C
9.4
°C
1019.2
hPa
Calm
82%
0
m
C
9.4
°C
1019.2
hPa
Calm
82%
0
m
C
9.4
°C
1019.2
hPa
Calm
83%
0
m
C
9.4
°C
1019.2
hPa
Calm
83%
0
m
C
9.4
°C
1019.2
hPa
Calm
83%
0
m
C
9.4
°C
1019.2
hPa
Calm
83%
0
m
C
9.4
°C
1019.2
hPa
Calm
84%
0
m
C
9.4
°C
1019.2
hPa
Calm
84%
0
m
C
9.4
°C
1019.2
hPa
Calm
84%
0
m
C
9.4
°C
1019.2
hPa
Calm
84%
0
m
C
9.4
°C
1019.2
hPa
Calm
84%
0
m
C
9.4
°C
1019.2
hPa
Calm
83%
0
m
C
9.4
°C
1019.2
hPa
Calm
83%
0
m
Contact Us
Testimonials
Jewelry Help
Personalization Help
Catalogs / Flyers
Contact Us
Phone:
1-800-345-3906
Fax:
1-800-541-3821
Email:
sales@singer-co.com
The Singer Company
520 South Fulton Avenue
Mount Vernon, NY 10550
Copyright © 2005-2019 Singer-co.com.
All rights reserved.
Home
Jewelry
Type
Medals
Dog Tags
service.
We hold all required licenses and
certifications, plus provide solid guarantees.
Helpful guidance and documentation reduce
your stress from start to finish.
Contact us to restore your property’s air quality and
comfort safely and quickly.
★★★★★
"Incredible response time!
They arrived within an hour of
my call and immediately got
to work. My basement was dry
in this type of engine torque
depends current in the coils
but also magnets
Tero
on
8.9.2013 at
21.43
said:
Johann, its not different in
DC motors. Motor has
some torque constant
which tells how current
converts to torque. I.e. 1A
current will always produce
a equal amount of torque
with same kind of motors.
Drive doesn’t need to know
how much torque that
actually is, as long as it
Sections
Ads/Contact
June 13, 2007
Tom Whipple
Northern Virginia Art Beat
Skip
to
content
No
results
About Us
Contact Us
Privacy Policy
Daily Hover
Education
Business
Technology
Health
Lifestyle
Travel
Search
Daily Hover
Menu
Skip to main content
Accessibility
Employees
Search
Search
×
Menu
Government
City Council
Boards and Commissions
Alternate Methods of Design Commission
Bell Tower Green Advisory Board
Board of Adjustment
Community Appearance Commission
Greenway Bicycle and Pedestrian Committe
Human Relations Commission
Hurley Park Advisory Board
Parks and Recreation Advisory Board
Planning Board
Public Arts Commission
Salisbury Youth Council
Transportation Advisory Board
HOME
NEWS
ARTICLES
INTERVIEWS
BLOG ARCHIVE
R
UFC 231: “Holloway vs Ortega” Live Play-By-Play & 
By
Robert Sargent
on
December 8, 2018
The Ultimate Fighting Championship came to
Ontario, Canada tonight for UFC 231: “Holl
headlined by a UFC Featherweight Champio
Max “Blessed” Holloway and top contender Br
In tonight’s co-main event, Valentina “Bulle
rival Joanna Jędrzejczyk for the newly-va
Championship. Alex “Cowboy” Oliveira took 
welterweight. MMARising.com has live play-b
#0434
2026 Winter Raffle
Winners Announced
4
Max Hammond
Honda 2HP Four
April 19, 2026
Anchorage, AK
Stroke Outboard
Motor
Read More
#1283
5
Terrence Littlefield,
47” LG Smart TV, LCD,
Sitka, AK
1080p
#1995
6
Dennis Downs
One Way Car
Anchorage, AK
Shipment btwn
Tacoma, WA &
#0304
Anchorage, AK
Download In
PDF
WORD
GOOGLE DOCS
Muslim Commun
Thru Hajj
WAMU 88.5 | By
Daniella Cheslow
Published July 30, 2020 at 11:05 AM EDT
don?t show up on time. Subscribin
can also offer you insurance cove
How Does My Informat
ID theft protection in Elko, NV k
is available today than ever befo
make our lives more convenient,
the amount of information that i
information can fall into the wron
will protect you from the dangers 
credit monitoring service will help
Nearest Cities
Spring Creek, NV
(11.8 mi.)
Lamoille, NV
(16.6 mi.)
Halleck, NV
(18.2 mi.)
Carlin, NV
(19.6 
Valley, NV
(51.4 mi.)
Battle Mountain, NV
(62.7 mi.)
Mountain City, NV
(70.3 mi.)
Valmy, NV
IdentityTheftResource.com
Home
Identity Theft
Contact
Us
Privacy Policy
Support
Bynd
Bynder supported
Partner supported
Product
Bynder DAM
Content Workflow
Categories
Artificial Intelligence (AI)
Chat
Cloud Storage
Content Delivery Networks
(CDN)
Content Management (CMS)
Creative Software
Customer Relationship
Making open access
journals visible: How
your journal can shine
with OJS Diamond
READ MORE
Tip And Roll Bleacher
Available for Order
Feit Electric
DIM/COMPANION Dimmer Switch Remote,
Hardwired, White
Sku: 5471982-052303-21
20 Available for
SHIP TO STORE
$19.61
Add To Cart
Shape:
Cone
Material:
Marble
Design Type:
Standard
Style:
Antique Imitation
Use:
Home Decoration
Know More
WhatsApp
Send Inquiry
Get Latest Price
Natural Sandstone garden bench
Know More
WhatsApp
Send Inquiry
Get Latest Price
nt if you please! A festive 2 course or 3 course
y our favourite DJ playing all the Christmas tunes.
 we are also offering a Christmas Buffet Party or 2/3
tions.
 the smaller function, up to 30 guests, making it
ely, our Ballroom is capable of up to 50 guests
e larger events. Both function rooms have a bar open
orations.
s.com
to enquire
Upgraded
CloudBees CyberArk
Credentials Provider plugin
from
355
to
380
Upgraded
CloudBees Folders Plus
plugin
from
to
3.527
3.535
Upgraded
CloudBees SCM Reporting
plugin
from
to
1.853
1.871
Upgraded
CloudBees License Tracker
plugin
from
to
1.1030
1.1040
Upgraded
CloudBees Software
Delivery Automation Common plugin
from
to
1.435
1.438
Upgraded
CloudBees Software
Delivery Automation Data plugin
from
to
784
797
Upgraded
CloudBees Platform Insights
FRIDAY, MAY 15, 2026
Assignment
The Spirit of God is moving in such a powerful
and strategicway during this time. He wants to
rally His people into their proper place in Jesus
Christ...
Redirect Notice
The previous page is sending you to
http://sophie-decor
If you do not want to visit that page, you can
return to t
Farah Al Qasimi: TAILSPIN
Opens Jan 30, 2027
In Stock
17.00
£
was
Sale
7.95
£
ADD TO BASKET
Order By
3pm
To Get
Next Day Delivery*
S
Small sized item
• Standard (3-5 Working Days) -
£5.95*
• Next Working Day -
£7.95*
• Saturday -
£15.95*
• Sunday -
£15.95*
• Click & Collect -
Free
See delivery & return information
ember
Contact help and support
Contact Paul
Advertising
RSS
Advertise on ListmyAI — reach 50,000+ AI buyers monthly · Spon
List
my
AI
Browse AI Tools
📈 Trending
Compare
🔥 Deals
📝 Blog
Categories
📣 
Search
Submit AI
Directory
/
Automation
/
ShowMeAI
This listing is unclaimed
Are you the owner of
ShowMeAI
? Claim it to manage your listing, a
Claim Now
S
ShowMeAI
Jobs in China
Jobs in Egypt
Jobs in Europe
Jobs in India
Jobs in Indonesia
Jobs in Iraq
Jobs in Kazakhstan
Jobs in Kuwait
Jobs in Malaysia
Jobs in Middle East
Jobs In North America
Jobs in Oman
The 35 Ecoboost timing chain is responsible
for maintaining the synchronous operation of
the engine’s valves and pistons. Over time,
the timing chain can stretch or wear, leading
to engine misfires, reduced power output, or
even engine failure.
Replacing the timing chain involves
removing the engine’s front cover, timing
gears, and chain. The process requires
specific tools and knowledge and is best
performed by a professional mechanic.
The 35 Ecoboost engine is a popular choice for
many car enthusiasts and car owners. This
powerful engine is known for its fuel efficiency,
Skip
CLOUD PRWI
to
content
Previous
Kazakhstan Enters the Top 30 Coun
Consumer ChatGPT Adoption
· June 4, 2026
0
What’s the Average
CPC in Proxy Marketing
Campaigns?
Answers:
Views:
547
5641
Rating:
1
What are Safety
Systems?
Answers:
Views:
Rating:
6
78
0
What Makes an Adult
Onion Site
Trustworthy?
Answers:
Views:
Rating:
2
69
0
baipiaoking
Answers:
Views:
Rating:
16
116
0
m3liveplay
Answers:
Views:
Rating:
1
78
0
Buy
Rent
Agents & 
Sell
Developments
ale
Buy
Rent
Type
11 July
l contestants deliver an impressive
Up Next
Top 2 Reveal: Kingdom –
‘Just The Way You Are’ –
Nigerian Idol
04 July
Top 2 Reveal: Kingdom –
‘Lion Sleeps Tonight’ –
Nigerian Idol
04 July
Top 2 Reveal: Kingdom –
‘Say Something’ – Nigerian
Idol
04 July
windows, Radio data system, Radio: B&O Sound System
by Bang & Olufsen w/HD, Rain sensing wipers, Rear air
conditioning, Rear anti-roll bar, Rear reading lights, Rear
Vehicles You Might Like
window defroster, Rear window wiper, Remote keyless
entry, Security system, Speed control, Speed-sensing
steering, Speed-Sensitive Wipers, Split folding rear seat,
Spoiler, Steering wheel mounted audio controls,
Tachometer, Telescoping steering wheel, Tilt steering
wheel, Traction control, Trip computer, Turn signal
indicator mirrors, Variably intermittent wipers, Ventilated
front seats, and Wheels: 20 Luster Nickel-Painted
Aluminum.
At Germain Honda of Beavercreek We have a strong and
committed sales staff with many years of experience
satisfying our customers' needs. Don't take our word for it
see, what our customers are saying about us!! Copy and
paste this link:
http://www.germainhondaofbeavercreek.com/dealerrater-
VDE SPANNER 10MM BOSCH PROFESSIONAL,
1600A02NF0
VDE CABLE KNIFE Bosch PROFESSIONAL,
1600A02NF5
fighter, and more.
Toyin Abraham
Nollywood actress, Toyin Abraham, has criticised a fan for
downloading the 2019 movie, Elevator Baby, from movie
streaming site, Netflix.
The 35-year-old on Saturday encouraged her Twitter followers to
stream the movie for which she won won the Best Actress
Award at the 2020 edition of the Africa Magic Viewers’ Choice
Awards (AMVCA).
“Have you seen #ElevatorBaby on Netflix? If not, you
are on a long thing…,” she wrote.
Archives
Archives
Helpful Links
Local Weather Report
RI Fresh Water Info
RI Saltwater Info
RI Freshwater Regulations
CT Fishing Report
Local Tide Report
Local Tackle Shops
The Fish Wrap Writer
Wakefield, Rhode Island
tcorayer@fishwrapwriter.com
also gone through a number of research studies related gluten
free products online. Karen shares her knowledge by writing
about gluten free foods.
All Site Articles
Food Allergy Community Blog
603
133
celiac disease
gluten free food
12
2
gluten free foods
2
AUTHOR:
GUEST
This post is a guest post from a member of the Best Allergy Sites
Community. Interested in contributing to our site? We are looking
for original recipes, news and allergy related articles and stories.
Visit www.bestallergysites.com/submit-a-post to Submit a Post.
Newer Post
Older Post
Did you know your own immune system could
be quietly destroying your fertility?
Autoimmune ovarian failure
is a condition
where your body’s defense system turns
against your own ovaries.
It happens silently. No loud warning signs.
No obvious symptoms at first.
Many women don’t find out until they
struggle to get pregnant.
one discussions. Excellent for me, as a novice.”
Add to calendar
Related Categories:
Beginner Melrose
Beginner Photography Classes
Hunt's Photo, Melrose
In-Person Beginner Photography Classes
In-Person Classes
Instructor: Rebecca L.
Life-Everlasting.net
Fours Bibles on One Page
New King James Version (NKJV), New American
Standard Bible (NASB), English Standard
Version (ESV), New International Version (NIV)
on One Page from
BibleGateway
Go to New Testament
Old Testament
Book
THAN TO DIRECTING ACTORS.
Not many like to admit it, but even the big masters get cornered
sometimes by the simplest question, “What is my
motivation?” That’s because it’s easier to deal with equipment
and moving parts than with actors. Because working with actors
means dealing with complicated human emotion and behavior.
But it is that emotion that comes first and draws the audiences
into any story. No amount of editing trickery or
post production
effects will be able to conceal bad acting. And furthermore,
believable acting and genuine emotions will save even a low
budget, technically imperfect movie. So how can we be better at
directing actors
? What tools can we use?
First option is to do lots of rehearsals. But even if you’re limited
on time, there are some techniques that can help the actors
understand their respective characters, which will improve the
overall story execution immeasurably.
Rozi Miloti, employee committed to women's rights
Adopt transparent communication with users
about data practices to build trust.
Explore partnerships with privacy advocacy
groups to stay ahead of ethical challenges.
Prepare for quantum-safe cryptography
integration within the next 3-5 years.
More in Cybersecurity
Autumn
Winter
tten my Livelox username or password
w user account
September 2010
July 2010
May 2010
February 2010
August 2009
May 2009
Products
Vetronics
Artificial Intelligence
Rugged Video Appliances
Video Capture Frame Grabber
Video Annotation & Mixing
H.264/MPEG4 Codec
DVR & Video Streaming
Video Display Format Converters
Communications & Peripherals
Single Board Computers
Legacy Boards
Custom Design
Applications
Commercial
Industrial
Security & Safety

....

[Exercise details]: Where a line of the data holds the word "Mountain", copy that line.

[Task output]:
Battle Mountain, NV
Mountain City, NV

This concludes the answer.